In the latest issue of HackSpace magazine, Andrew Gregory explains how he set up a wildlife camera to track mysterious nocturnal visitors that kept waking up his dog. Spooky.
Something keeps waking my dog up in the middle of the night. That would be fine, except the dog keeps waking me up in the middle of the night. This is not fine. To find out what this is, I resolved to set up a wildlife camera to monitor the back garden.
There’s a range of cameras on the market for Raspberry Pi: I thought about the Pi Camera Module 3, the Raspberry Pi Global Shutter Camera, the Raspberry Pi High Quality Camera, and various heat-sensitive modules. But as the visitor comes at night, the logical place to start was the night vision camera module available at Pimoroni et al.
I’m starting out with a Raspberry Pi 4, as that’s what I have to hand; later on, when I’ve got the software working, I’ll transfer what I’ve learned to a Raspberry Pi Zero W.
The camera module comes with two ribbon cables; one to fit a full-fat Raspberry Pi, the other to fit the slightly smaller camera connector of the Raspberry Pi Zero. There’s a black plastic clip that pulls out, and pushes back in to tighten the connection. The blue side of the cable needs to face away from the pins on the connectors. In the terminal, I ran sudo apt update and sudo apt full upgrade, because it’s nice to have the latest software versions, and even nicer to see loads of text fly past and feel like I’m some sort of hacker. Now, to test that you’ve got everything connected, run the following command:
raspistill -v -o test.jpg
If all is well, you’ll see an image flash up on your screen for a second or two. The colours will be off – that’s because the night vision camera module uses infrared light (most camera modules filter this layer of the light spectrum out).
Now we know that the camera is connected, it’s time to install the software. The package I went with is called Pi-Timolo (Raspberry Pi Time, Motion, and Low light), by Claude Pageau.
This is quite a hefty download, so run the following command:
curl -L https://raw.github.com/pageauc/pi-timolo/master/source/pi-timolo-install.sh | bash
And put the kettle on while it downloads.
If you stuck around while Pi-Timolo was downloading, you’ll have noticed the names of loads of packages installing. Fortunately for us, Claude has created a menu system to guide the user through configuring it all; we won’t go into this here, other than to say that we keep to the defaults.
This object is going to live in the back garden, close enough to set up a video stream over the home Wi-Fi network, but far enough away that it’ll need battery power.
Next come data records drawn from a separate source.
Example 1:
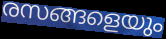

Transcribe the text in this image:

രസങ്ങളെയും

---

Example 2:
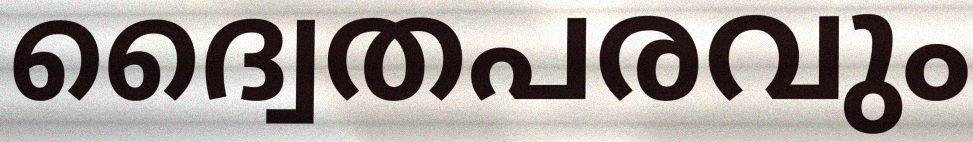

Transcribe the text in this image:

ദ്വൈതപരവും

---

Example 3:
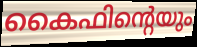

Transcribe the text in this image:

കൈഫിന്റെയും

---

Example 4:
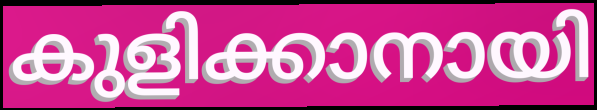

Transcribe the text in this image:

കുളിക്കാനായി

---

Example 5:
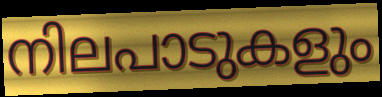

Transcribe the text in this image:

നിലപാടുകളും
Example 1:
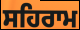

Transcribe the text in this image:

ਸਹਿਰਾਮ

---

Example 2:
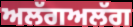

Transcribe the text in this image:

ਅਲੱਗਅਲੱਗ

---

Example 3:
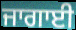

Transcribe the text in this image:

ਜਾਗਾਈ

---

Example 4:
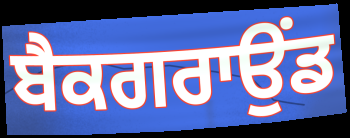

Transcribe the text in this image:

ਬੈਕਗਰਾਉਂਡ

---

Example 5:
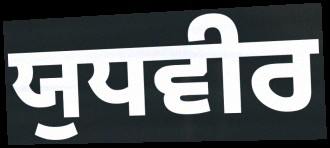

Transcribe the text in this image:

ਯੁਧਵੀਰ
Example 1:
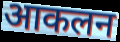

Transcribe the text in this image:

आकलन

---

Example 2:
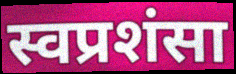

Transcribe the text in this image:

स्वप्रशंसा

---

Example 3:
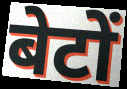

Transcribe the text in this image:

बेटों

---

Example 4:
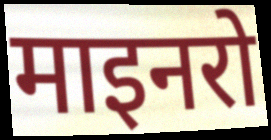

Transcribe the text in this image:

माइनरो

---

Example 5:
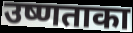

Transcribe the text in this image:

उष्णताका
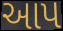
આપ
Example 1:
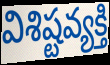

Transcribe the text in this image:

విశిష్టవ్యక్తి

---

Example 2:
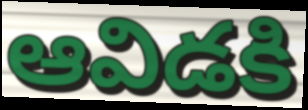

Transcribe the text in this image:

ఆవిడకి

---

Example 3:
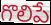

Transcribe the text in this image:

గొలిపే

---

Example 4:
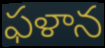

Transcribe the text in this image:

ఫళాన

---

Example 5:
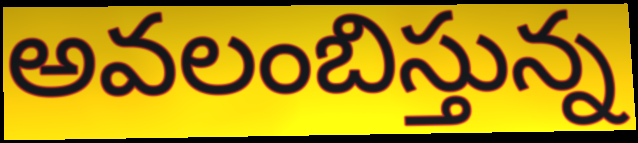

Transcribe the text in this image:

అవలంబిస్తున్న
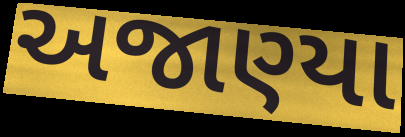
અજાણ્યા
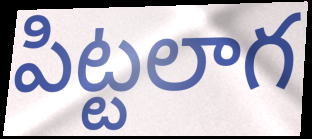
పిట్టలాగ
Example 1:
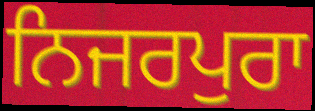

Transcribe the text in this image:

ਨਿਜਰਪੁਰਾ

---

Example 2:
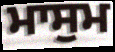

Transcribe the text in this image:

ਮਾਸੁਮ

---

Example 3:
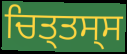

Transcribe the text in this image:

ਚਿਤ੍ਤਸ੍ਸ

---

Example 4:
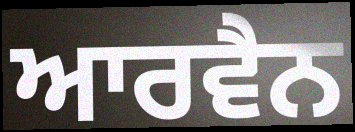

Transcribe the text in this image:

ਆਰਵੈਨ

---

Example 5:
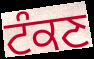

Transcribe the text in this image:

ਟੰਕਣ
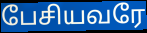
பேசியவரே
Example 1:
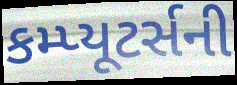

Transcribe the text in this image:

કમ્પ્યૂટર્સની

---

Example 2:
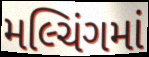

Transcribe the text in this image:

મલ્ચિંગમાં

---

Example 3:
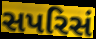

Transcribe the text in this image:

સપરિસં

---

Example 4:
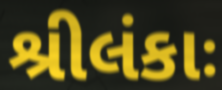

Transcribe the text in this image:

શ્રીલંકાઃ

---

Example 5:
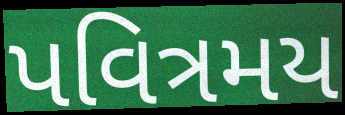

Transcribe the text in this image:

પવિત્રમય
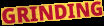
GRINDING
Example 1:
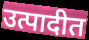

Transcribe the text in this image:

उत्पादीत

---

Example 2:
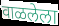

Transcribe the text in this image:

वाळलेला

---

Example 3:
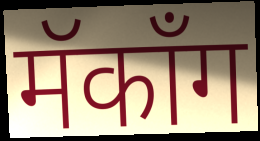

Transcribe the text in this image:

मॅकाँग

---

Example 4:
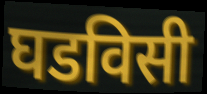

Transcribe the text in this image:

घडविसी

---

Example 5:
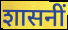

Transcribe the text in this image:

शासनीं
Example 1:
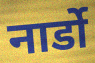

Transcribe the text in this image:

नार्डो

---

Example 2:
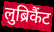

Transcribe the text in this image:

लुब्रिकैंट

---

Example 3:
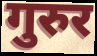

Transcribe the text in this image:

गुरुर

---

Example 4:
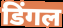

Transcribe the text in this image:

डिंगल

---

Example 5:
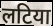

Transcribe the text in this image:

लटिया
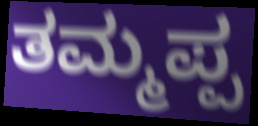
ತಮ್ಮಪ್ಪ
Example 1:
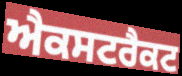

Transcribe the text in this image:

ਐਕਸਟਰੈਕਟ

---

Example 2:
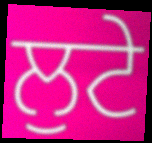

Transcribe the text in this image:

ਲੁਟੇ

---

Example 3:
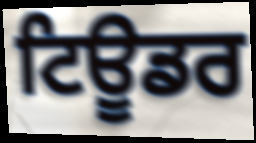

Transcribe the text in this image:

ਟਿਊਡਰ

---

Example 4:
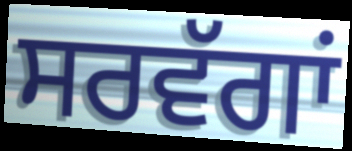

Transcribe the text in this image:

ਸਰਵੱਗਾਂ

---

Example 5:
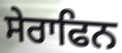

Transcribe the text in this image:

ਸੇਰਾਫਿਨ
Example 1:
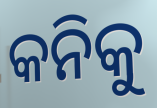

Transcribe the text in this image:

କନିକୁ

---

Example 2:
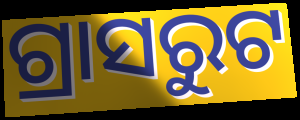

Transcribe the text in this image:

ଗ୍ରାସରୁଟ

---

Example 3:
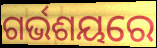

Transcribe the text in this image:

ଗର୍ଭଶୟରେ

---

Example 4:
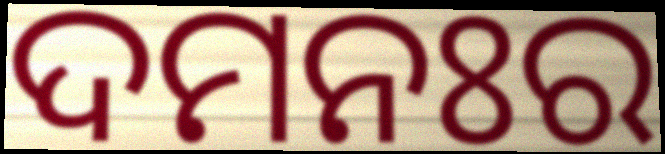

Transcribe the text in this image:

ଦମନଃର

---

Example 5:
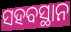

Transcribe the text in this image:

ସହବସ୍ଥାନ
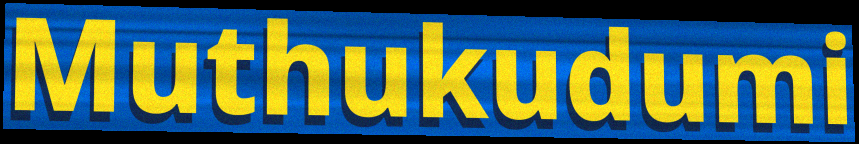
Muthukudumi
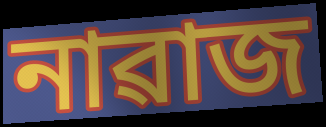
নাৱাজ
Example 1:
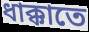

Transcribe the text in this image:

ধাক্কাতে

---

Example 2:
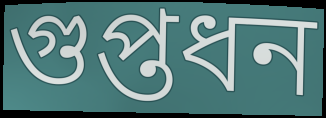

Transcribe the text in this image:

গুপ্তধন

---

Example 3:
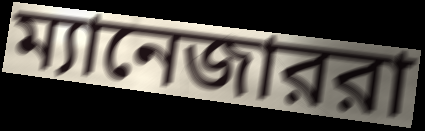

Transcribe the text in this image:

ম্যানেজাররা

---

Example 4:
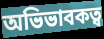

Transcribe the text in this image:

অভিভাবকত্ব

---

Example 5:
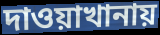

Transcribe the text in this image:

দাওয়াখানায়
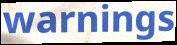
warnings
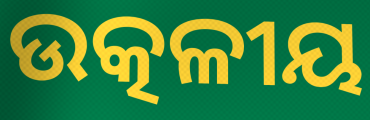
ଉତ୍କଳୀୟ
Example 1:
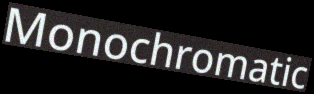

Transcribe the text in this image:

Monochromatic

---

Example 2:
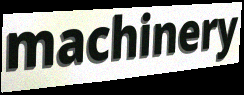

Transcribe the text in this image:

machinery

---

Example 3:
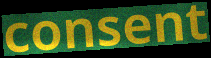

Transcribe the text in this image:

consent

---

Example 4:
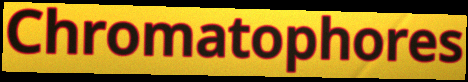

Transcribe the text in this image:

Chromatophores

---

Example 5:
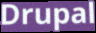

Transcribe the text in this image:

Drupal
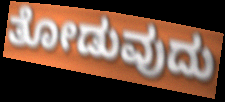
ತೋಡುವುದು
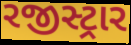
રજીસ્ટ્રાર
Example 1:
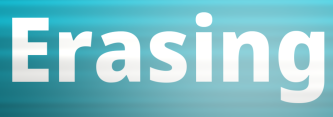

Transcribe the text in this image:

Erasing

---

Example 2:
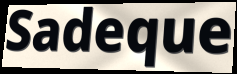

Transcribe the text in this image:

Sadeque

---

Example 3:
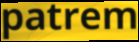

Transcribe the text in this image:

patrem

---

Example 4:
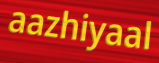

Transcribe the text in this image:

aazhiyaal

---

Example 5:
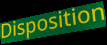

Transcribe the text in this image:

Disposition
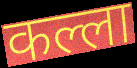
कल्ला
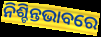
ନିଶ୍ଚିନ୍ତଭାବରେ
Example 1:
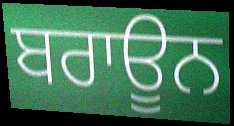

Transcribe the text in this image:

ਬਰਾਊਨ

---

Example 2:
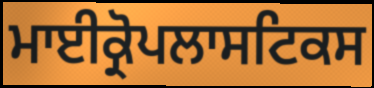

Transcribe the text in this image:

ਮਾਈਕ੍ਰੋਪਲਾਸਟਿਕਸ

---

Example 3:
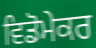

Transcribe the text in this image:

ਵਿਡੋਮੇਕਰ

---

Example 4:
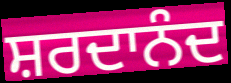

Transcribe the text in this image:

ਸ਼ਰਦਾਨੰਦ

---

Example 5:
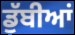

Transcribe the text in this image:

ਡੁੱਬੀਆਂ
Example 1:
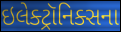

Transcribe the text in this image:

ઇલેક્ટ્રૉનિક્સના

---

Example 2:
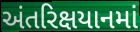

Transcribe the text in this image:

અંતરિક્ષયાનમાં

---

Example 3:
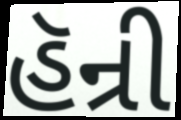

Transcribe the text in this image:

હૅન્રી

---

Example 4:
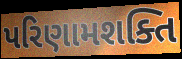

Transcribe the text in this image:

પરિણામશક્તિ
In hindsight, we should have gone for a USB battery pack – these come ready to plug into whatever device you’re using, and have the benefit of some degree of protection. We opted for a 1200mAh 3.7 V LiPo battery, which comes naked and fragile, and can’t connect directly to the Raspberry Pi Zero W. We added a LiPo SHIM for Raspberry Pi Zero – this requires some soldering, but it comes with a header that you can solder the SHIM to, then slide it on and off the Raspberry Pi Zero W’s headers so you can reuse the board in other projects.
That’s the software and hardware just about sorted – now I just needed to build an enclosure. The classic for an outdoor project is a Tupperware box, with a hole cut out for the camera, but I want this to look nice, so I’ve found some scrap wood and I’m building a bird box-style enclosure. The benefit of this is that it uses a single plank of wood, cut into six pieces: a base, front, back, sides and a roof. The downside is that if your wood has been sitting around warping for a couple of years, it might not fit together snugly.
For the hole that fits the camera module, we found a 20 mm Forstner bit, which is the diameter that most closely matches the widest parts of the camera module, bored out four holes in a line, then cleaned the hole up with a chisel.
What have we learned from this build? First, there’s a reason that Tupperware containers are popular for outdoor projects. They’re waterproof, naturally, but they’re also thin enough that you can poke the camera lens through without interfering with either the light-dependent resistors or the infrared lights on the camera module. We’ve also learned that the 5MP sensor on the night vision camera feels tiny compared with the 12MP of the Raspberry Pi Camera Module 3, so we’re strongly tempted to find some infrared LEDs and make our own camera module.